Work required:
Each record should be written out exactly as given.

(Dataset entries)
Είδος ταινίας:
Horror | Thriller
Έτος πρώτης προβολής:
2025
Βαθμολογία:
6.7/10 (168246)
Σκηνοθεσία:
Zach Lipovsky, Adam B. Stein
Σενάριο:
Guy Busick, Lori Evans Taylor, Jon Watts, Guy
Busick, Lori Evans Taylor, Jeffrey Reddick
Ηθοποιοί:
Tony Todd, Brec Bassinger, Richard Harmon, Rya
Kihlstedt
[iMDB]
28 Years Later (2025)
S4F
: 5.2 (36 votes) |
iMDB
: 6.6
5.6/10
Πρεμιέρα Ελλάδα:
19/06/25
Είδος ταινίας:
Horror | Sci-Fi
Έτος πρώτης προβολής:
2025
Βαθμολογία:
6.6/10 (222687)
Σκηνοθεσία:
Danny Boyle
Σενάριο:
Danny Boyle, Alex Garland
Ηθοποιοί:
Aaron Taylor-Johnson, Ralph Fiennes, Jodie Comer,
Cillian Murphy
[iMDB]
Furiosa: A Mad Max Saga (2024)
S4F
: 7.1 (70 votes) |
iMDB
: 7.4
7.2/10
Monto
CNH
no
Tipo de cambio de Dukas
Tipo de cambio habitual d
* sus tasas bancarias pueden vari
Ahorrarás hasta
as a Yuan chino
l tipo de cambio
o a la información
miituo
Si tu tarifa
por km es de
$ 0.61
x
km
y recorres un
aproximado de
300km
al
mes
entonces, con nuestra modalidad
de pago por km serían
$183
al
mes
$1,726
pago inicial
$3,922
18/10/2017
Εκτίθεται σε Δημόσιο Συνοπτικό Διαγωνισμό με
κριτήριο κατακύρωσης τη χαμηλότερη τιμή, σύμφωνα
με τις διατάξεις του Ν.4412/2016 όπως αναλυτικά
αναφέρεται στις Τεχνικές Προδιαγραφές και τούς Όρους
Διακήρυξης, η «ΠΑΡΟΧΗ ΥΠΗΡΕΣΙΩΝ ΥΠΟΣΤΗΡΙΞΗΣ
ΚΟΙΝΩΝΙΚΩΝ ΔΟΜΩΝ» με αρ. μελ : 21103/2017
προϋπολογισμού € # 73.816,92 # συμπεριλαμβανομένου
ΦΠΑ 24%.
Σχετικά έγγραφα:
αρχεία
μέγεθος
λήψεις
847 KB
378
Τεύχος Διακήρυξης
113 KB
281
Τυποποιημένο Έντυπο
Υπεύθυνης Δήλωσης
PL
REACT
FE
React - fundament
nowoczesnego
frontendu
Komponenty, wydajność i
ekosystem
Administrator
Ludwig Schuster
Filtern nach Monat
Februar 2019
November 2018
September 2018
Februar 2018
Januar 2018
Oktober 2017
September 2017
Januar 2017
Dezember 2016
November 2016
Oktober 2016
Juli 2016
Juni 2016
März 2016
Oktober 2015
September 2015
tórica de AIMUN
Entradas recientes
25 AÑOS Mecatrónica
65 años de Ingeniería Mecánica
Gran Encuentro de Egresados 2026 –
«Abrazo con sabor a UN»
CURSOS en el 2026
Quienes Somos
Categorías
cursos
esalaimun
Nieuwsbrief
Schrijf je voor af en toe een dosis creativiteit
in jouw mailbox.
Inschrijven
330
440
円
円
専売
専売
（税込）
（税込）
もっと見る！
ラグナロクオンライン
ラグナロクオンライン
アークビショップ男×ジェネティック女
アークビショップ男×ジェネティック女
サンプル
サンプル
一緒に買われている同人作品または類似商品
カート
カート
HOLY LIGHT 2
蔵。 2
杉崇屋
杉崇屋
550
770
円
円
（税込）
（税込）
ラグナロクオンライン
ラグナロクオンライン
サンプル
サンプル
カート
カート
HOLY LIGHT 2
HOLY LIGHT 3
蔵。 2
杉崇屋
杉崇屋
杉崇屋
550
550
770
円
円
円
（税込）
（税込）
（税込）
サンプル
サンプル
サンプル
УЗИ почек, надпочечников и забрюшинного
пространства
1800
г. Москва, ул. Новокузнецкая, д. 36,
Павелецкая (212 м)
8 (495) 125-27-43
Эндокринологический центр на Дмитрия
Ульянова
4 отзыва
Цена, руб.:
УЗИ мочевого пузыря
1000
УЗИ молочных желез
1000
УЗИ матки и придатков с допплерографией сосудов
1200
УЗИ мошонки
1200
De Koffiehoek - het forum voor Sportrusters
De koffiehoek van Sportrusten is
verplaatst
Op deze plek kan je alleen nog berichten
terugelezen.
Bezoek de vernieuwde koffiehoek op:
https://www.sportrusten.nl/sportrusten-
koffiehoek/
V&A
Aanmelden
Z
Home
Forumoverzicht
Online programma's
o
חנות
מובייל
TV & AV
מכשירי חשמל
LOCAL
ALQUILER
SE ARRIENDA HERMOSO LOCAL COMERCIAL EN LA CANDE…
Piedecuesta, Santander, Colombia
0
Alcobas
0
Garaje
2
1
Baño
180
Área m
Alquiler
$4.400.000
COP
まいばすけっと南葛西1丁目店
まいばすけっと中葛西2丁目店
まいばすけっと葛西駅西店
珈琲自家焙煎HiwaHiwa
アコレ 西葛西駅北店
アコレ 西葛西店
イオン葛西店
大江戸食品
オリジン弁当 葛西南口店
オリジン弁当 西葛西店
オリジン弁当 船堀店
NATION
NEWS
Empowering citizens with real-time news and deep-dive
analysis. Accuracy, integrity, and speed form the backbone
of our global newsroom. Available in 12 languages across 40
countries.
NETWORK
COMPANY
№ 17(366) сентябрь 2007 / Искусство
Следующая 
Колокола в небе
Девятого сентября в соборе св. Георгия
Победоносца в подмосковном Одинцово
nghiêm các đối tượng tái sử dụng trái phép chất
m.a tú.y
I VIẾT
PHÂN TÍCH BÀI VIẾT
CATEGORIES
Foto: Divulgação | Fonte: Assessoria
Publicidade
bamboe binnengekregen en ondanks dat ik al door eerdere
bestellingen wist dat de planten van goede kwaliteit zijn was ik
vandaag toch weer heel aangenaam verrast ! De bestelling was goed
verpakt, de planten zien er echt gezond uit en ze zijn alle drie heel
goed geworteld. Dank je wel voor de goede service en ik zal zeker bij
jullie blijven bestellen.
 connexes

Result of this task:
Είδος ταινίας:
Horror | Thriller
Έτος πρώτης προβολής:
2025
Βαθμολογία:
6.7/10 (168246)
Σκηνοθεσία:
Zach Lipovsky, Adam B. Stein
Σενάριο:
Guy Busick, Lori Evans Taylor, Jon Watts, Guy
Busick, Lori Evans Taylor, Jeffrey Reddick
Ηθοποιοί:
Tony Todd, Brec Bassinger, Richard Harmon, Rya
Kihlstedt
[iMDB]
28 Years Later (2025)
S4F
: 5.2 (36 votes) |
iMDB
: 6.6
5.6/10
Πρεμιέρα Ελλάδα:
19/06/25
Είδος ταινίας:
Horror | Sci-Fi
Έτος πρώτης προβολής:
2025
Βαθμολογία:
6.6/10 (222687)
Σκηνοθεσία:
Danny Boyle
Σενάριο:
Danny Boyle, Alex Garland
Ηθοποιοί:
Aaron Taylor-Johnson, Ralph Fiennes, Jodie Comer,
Cillian Murphy
[iMDB]
Furiosa: A Mad Max Saga (2024)
S4F
: 7.1 (70 votes) |
iMDB
: 7.4
7.2/10
Monto
CNH
no
Tipo de cambio de Dukas
Tipo de cambio habitual d
* sus tasas bancarias pueden vari
Ahorrarás hasta
as a Yuan chino
l tipo de cambio
o a la información
miituo
Si tu tarifa
por km es de
$ 0.61
x
km
y recorres un
aproximado de
300km
al
mes
entonces, con nuestra modalidad
de pago por km serían
$183
al
mes
$1,726
pago inicial
$3,922
18/10/2017
Εκτίθεται σε Δημόσιο Συνοπτικό Διαγωνισμό με
κριτήριο κατακύρωσης τη χαμηλότερη τιμή, σύμφωνα
με τις διατάξεις του Ν.4412/2016 όπως αναλυτικά
αναφέρεται στις Τεχνικές Προδιαγραφές και τούς Όρους
Διακήρυξης, η «ΠΑΡΟΧΗ ΥΠΗΡΕΣΙΩΝ ΥΠΟΣΤΗΡΙΞΗΣ
ΚΟΙΝΩΝΙΚΩΝ ΔΟΜΩΝ» με αρ. μελ : 21103/2017
προϋπολογισμού € # 73.816,92 # συμπεριλαμβανομένου
ΦΠΑ 24%.
Σχετικά έγγραφα:
αρχεία
μέγεθος
λήψεις
847 KB
378
Τεύχος Διακήρυξης
113 KB
281
Τυποποιημένο Έντυπο
Υπεύθυνης Δήλωσης
PL
REACT
FE
React - fundament
nowoczesnego
frontendu
Komponenty, wydajność i
ekosystem
Administrator
Ludwig Schuster
Filtern nach Monat
Februar 2019
November 2018
September 2018
Februar 2018
Januar 2018
Oktober 2017
September 2017
Januar 2017
Dezember 2016
November 2016
Oktober 2016
Juli 2016
Juni 2016
März 2016
Oktober 2015
September 2015
tórica de AIMUN
Entradas recientes
25 AÑOS Mecatrónica
65 años de Ingeniería Mecánica
Gran Encuentro de Egresados 2026 –
«Abrazo con sabor a UN»
CURSOS en el 2026
Quienes Somos
Categorías
cursos
esalaimun
Nieuwsbrief
Schrijf je voor af en toe een dosis creativiteit
in jouw mailbox.
Inschrijven
330
440
円
円
専売
専売
（税込）
（税込）
もっと見る！
ラグナロクオンライン
ラグナロクオンライン
アークビショップ男×ジェネティック女
アークビショップ男×ジェネティック女
サンプル
サンプル
一緒に買われている同人作品または類似商品
カート
カート
HOLY LIGHT 2
蔵。 2
杉崇屋
杉崇屋
550
770
円
円
（税込）
（税込）
ラグナロクオンライン
ラグナロクオンライン
サンプル
サンプル
カート
カート
HOLY LIGHT 2
HOLY LIGHT 3
蔵。 2
杉崇屋
杉崇屋
杉崇屋
550
550
770
円
円
円
（税込）
（税込）
（税込）
サンプル
サンプル
サンプル
УЗИ почек, надпочечников и забрюшинного
пространства
1800
г. Москва, ул. Новокузнецкая, д. 36,
Павелецкая (212 м)
8 (495) 125-27-43
Эндокринологический центр на Дмитрия
Ульянова
4 отзыва
Цена, руб.:
УЗИ мочевого пузыря
1000
УЗИ молочных желез
1000
УЗИ матки и придатков с допплерографией сосудов
1200
УЗИ мошонки
1200
De Koffiehoek - het forum voor Sportrusters
De koffiehoek van Sportrusten is
verplaatst
Op deze plek kan je alleen nog berichten
terugelezen.
Bezoek de vernieuwde koffiehoek op:
https://www.sportrusten.nl/sportrusten-
koffiehoek/
V&A
Aanmelden
Z
Home
Forumoverzicht
Online programma's
o
חנות
מובייל
TV & AV
מכשירי חשמל
LOCAL
ALQUILER
SE ARRIENDA HERMOSO LOCAL COMERCIAL EN LA CANDE…
Piedecuesta, Santander, Colombia
0
Alcobas
0
Garaje
2
1
Baño
180
Área m
Alquiler
$4.400.000
COP
まいばすけっと南葛西1丁目店
まいばすけっと中葛西2丁目店
まいばすけっと葛西駅西店
珈琲自家焙煎HiwaHiwa
アコレ 西葛西駅北店
アコレ 西葛西店
イオン葛西店
大江戸食品
オリジン弁当 葛西南口店
オリジン弁当 西葛西店
オリジン弁当 船堀店
NATION
NEWS
Empowering citizens with real-time news and deep-dive
analysis. Accuracy, integrity, and speed form the backbone
of our global newsroom. Available in 12 languages across 40
countries.
NETWORK
COMPANY
№ 17(366) сентябрь 2007 / Искусство
Следующая 
Колокола в небе
Девятого сентября в соборе св. Георгия
Победоносца в подмосковном Одинцово
nghiêm các đối tượng tái sử dụng trái phép chất
m.a tú.y
I VIẾT
PHÂN TÍCH BÀI VIẾT
CATEGORIES
Foto: Divulgação | Fonte: Assessoria
Publicidade
bamboe binnengekregen en ondanks dat ik al door eerdere
bestellingen wist dat de planten van goede kwaliteit zijn was ik
vandaag toch weer heel aangenaam verrast ! De bestelling was goed
verpakt, de planten zien er echt gezond uit en ze zijn alle drie heel
goed geworteld. Dank je wel voor de goede service en ik zal zeker bij
jullie blijven bestellen.
 connexes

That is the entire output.